* **WHAT THE TASK REQUIRES**
Copy every line below word for word, leaving out the pictures.
---------- GIVEN DATA
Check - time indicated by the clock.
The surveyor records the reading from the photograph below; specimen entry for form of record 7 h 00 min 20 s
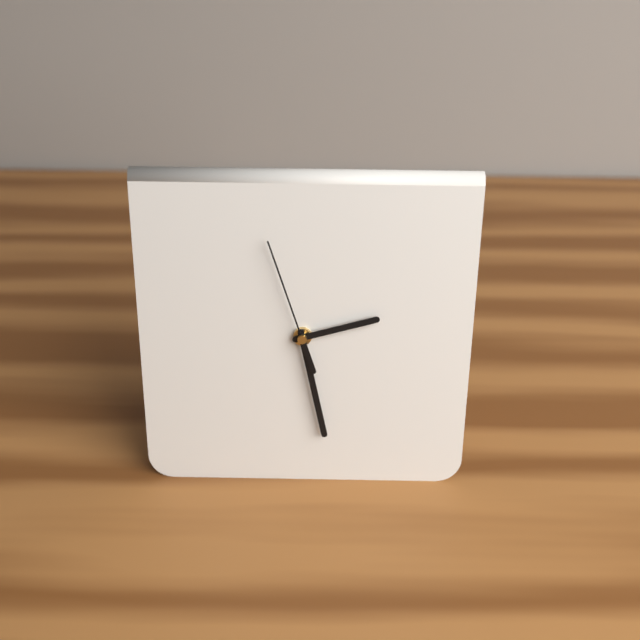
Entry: 2 h 28 min 57 s
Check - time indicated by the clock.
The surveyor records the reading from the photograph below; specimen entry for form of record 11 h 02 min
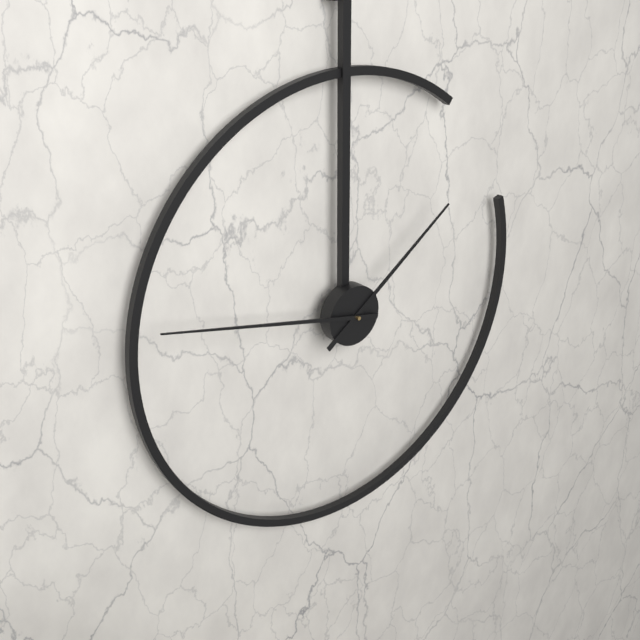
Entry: 1 h 47 min
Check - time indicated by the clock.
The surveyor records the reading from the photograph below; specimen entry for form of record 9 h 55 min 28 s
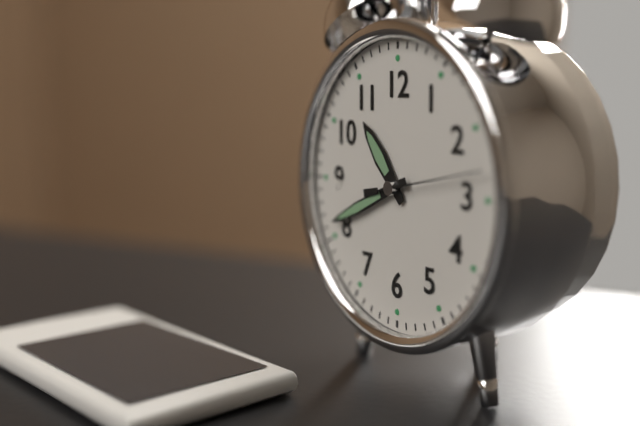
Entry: 10 h 41 min 13 s
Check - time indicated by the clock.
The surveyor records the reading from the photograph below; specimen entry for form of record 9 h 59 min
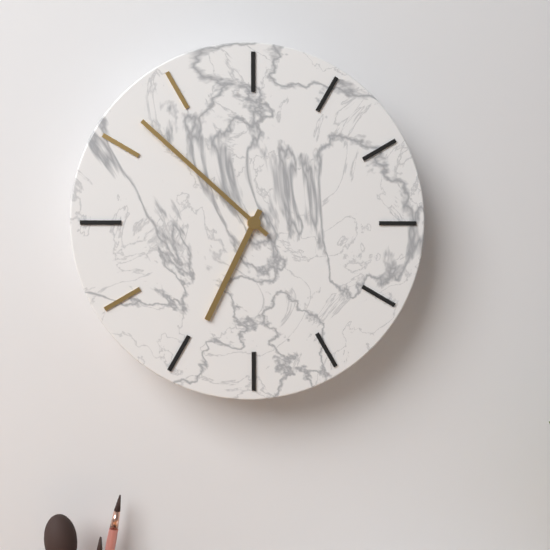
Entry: 6 h 52 min
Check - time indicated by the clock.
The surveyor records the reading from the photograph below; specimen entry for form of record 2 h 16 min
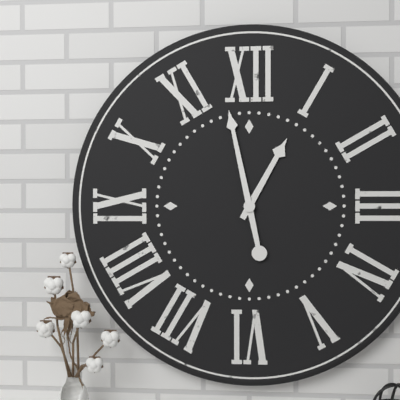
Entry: 12 h 58 min
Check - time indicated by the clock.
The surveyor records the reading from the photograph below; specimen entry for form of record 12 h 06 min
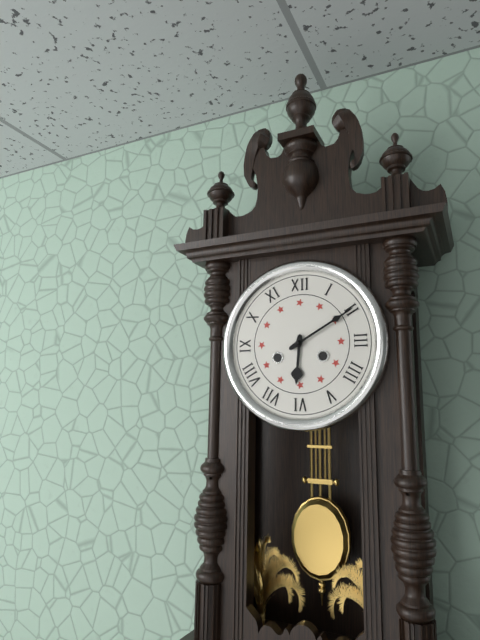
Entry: 6 h 10 min
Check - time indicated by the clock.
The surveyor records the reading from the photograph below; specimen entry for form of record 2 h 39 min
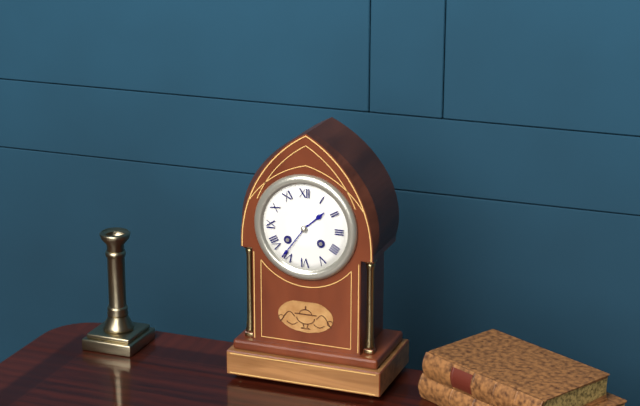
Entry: 1 h 36 min
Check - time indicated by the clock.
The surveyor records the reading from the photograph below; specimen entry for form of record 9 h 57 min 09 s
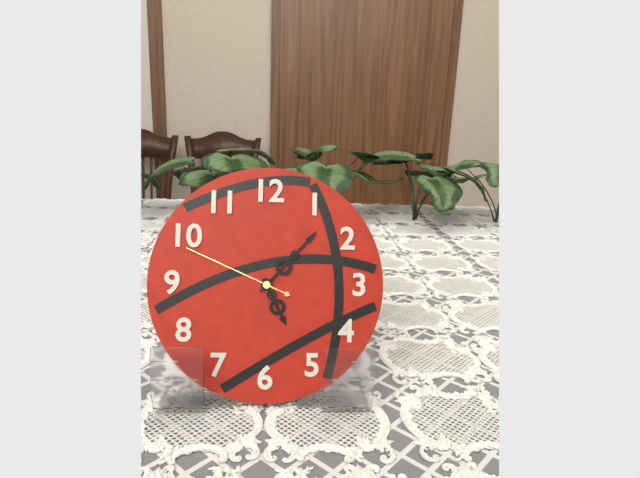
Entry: 5 h 07 min 49 s
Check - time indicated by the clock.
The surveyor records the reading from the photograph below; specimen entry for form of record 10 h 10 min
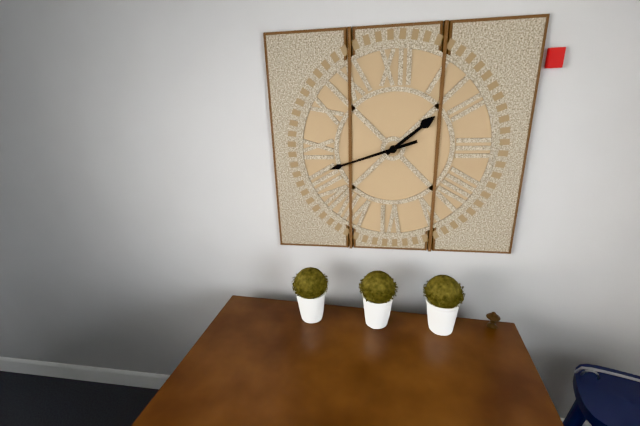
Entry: 1 h 42 min
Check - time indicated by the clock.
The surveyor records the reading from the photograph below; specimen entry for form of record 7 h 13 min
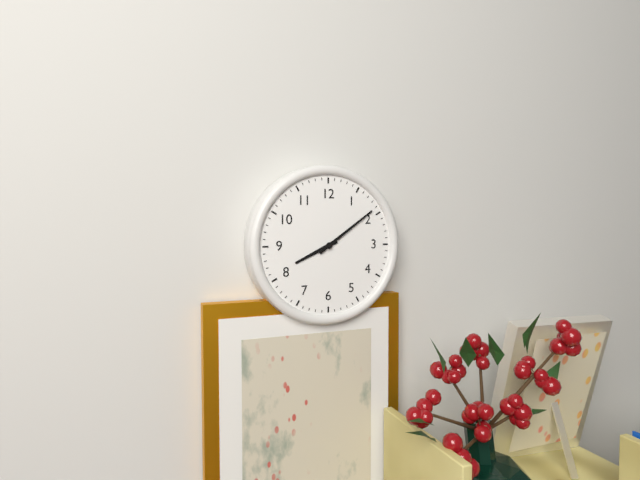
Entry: 8 h 09 min
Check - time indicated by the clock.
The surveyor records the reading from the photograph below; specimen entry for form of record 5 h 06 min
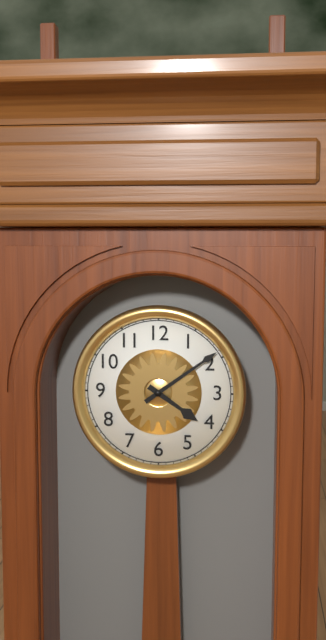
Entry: 4 h 09 min
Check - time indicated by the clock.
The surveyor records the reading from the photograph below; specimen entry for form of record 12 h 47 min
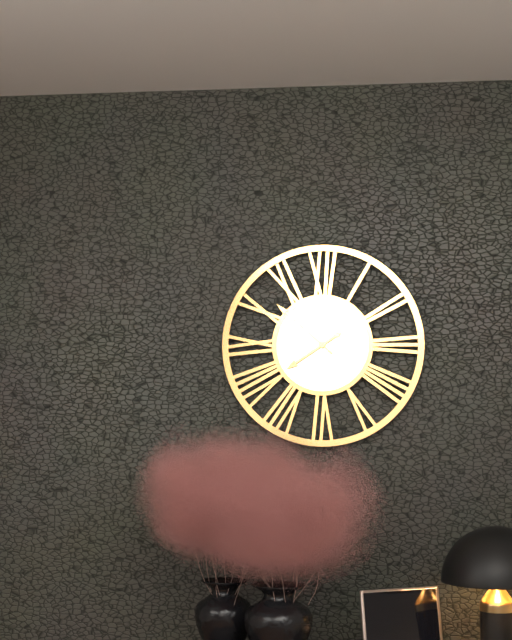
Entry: 7 h 52 min
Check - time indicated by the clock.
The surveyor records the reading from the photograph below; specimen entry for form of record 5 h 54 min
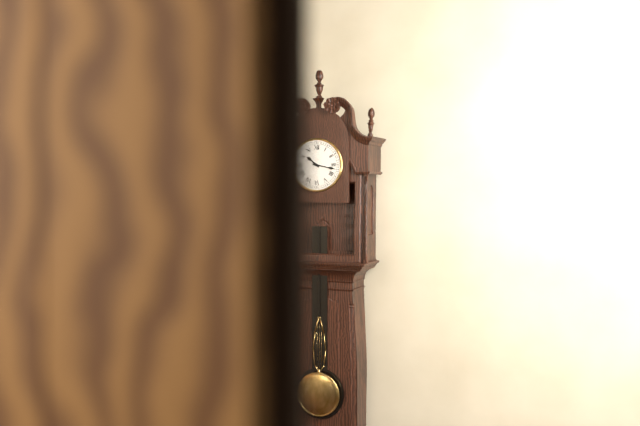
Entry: 10 h 17 min
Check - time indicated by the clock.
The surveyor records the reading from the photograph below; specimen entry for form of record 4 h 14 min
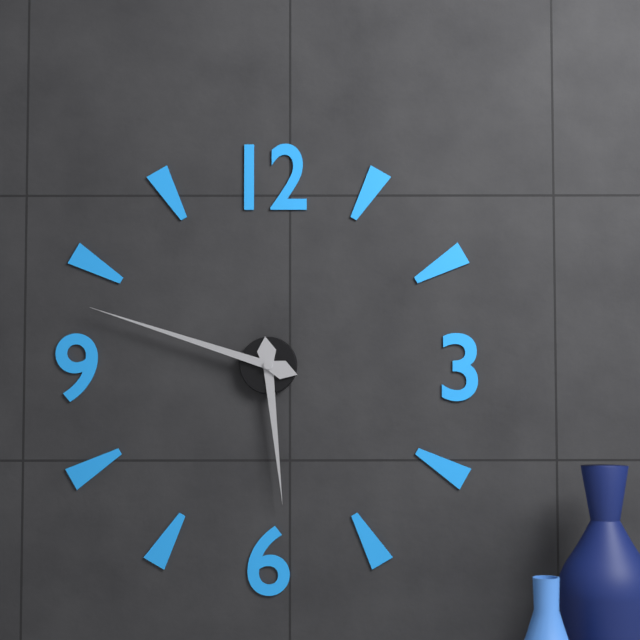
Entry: 5 h 48 min
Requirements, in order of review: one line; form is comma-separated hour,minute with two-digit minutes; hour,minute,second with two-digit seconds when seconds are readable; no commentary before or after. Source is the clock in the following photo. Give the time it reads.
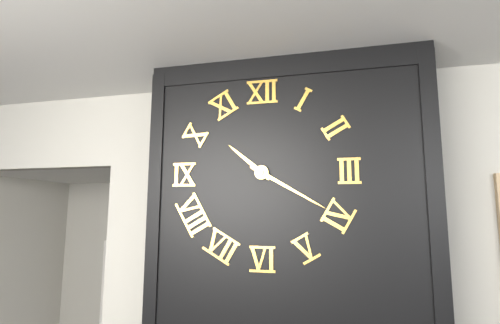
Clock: 10,20
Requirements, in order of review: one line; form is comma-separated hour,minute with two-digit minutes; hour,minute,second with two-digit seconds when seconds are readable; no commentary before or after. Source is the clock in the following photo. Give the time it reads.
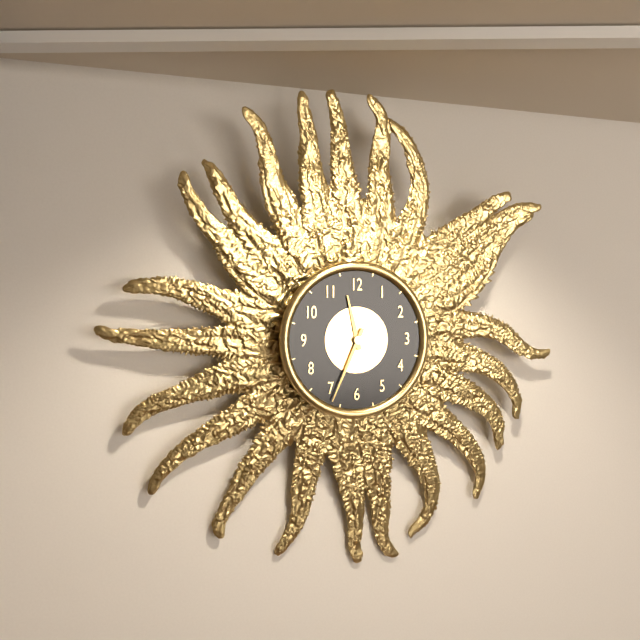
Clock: 11,34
--------------------
* **TASK OUTPUT**
Check - time indicated by the clock.
The surveyor records the reading from the photograph below; specimen entry for form of record 7 h 00 min 20 s
Entry: 2 h 28 min 57 s
Check - time indicated by the clock.
The surveyor records the reading from the photograph below; specimen entry for form of record 11 h 02 min
Entry: 1 h 47 min
Check - time indicated by the clock.
The surveyor records the reading from the photograph below; specimen entry for form of record 9 h 55 min 28 s
Entry: 10 h 41 min 13 s
Check - time indicated by the clock.
The surveyor records the reading from the photograph below; specimen entry for form of record 9 h 59 min
Entry: 6 h 52 min
Check - time indicated by the clock.
The surveyor records the reading from the photograph below; specimen entry for form of record 2 h 16 min
Entry: 12 h 58 min
Check - time indicated by the clock.
The surveyor records the reading from the photograph below; specimen entry for form of record 12 h 06 min
Entry: 6 h 10 min
Check - time indicated by the clock.
The surveyor records the reading from the photograph below; specimen entry for form of record 2 h 39 min
Entry: 1 h 36 min
Check - time indicated by the clock.
The surveyor records the reading from the photograph below; specimen entry for form of record 9 h 57 min 09 s
Entry: 5 h 07 min 49 s
Check - time indicated by the clock.
The surveyor records the reading from the photograph below; specimen entry for form of record 10 h 10 min
Entry: 1 h 42 min
Check - time indicated by the clock.
The surveyor records the reading from the photograph below; specimen entry for form of record 7 h 13 min
Entry: 8 h 09 min
Check - time indicated by the clock.
The surveyor records the reading from the photograph below; specimen entry for form of record 5 h 06 min
Entry: 4 h 09 min
Check - time indicated by the clock.
The surveyor records the reading from the photograph below; specimen entry for form of record 12 h 47 min
Entry: 7 h 52 min
Check - time indicated by the clock.
The surveyor records the reading from the photograph below; specimen entry for form of record 5 h 54 min
Entry: 10 h 17 min
Check - time indicated by the clock.
The surveyor records the reading from the photograph below; specimen entry for form of record 4 h 14 min
Entry: 5 h 48 min
Requirements, in order of review: one line; form is comma-separated hour,minute with two-digit minutes; hour,minute,second with two-digit seconds when seconds are readable; no commentary before or after. Source is the clock in the following photo. Give the time it reads.
Clock: 10,20
Requirements, in order of review: one line; form is comma-separated hour,minute with two-digit minutes; hour,minute,second with two-digit seconds when seconds are readable; no commentary before or after. Source is the clock in the following photo. Give the time it reads.
Clock: 11,34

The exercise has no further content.